Mas aí são minhas lutas internas, coisa de quem sabe a que veio, mas ainda não aprendeu a lidar com certas adversidades.
E se eu amasse menos, me entregasse menos, demonstrasse menos, seria mais feliz? Provavelmente não. Estaria correspondendo à tendência da moda pautada no desinteresse, mas não estaria sendo leal a mim mesma.
Se tem uma coisa que eu sou é interessada no universo alheio: quando me disponho a conhecer e a amar alguém, tudo me interessa, tudo me ajuda a respirar esse ar novo e luminoso que o amor inaugura em nossos pulmões.
Mas, além de interessada, sou interessante, então reciprocidade é esse fetiche delicioso que busco, ainda que desajeitadamente, nas multifacetadas formas de interagir.
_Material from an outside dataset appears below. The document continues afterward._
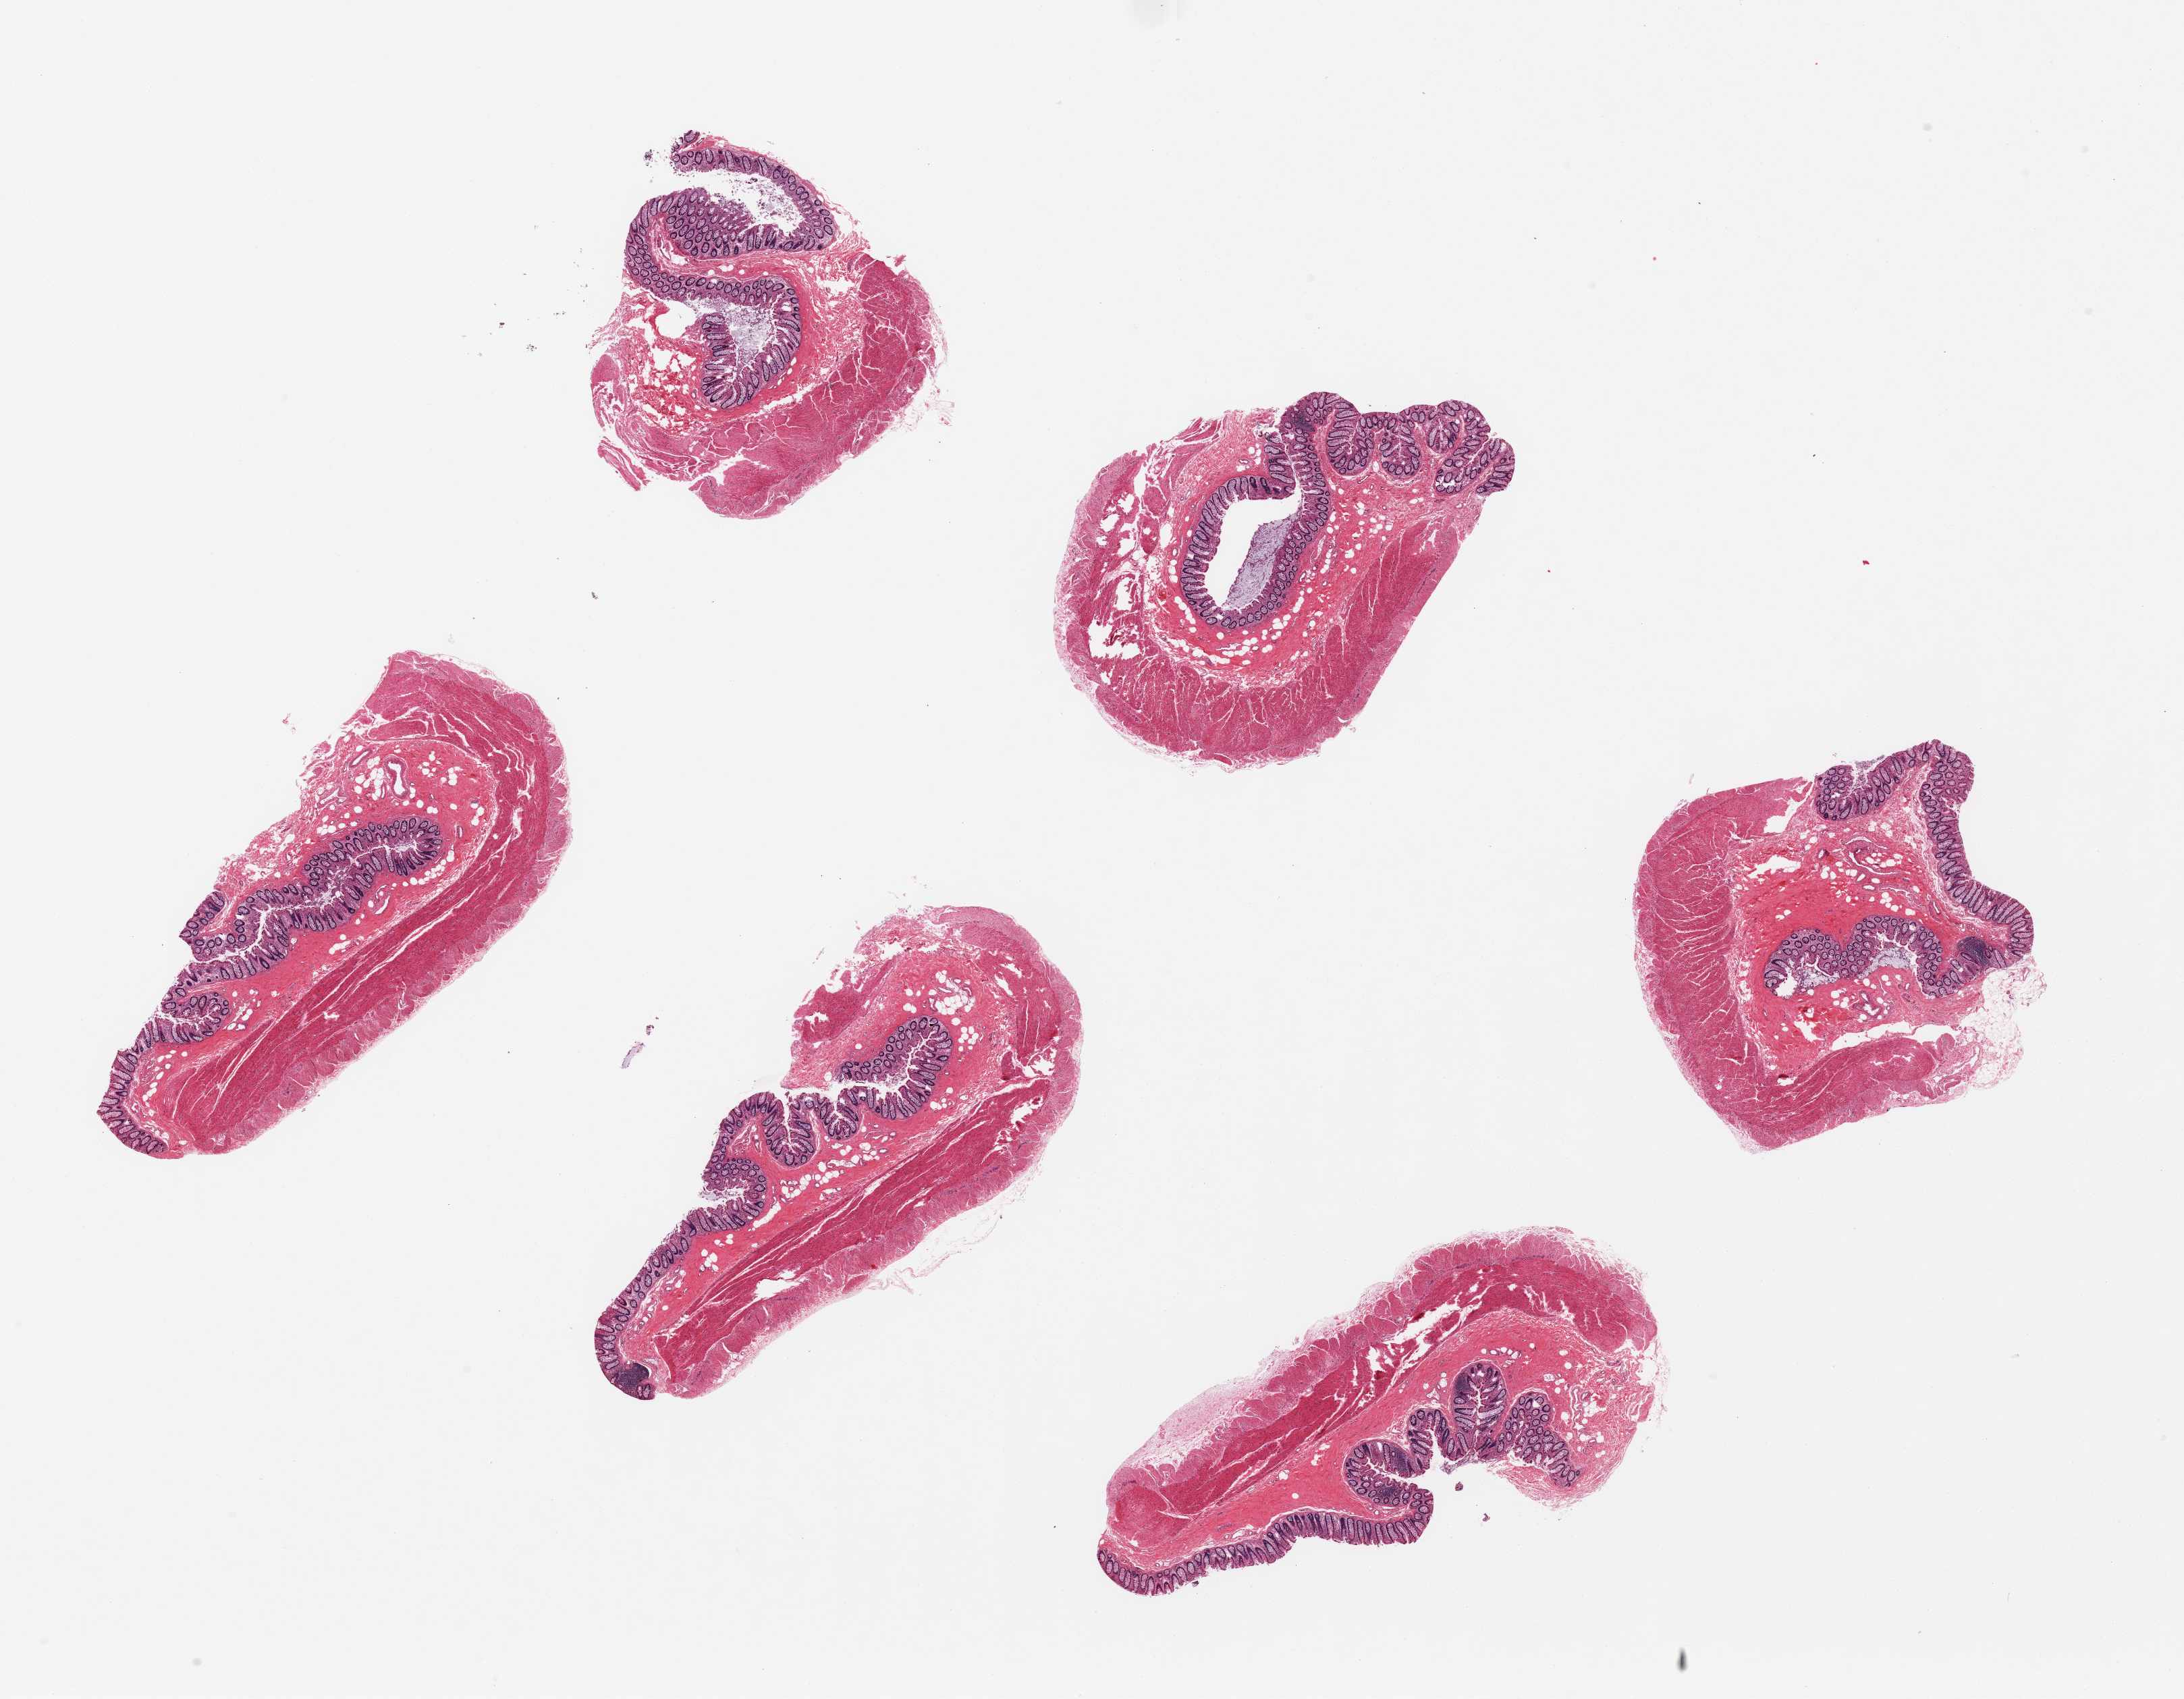
H&E whole-slide image — a low-resolution overview of the entire scanned area, about 25.6 x 19.9 mm; PAXgene-fixed paraffin-embedded (PFPE) section; target tissue: transverse colon; donor tissue sample. Male donor.
* reviewer comment on this tissue sample: 6 pieces ~7x2mm. Mucosa is ~10% thickness, fairly well-preserved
Porque aqui o buraco é mais embaixo e mais em cima também. É pra todo lado, que eu não sou mulher de ficar sobre a corda bamba com medo de cair. Atravesso de olhos fechados e, se vier o chão, nele me espalho e me refaço, lúbrica e lúdica.
E em constante luta para ser lúcida o suficiente no exercício cotidiano das relações sociais e na laboriosa travessia que faço, todos os dias, dentro de mim mesma.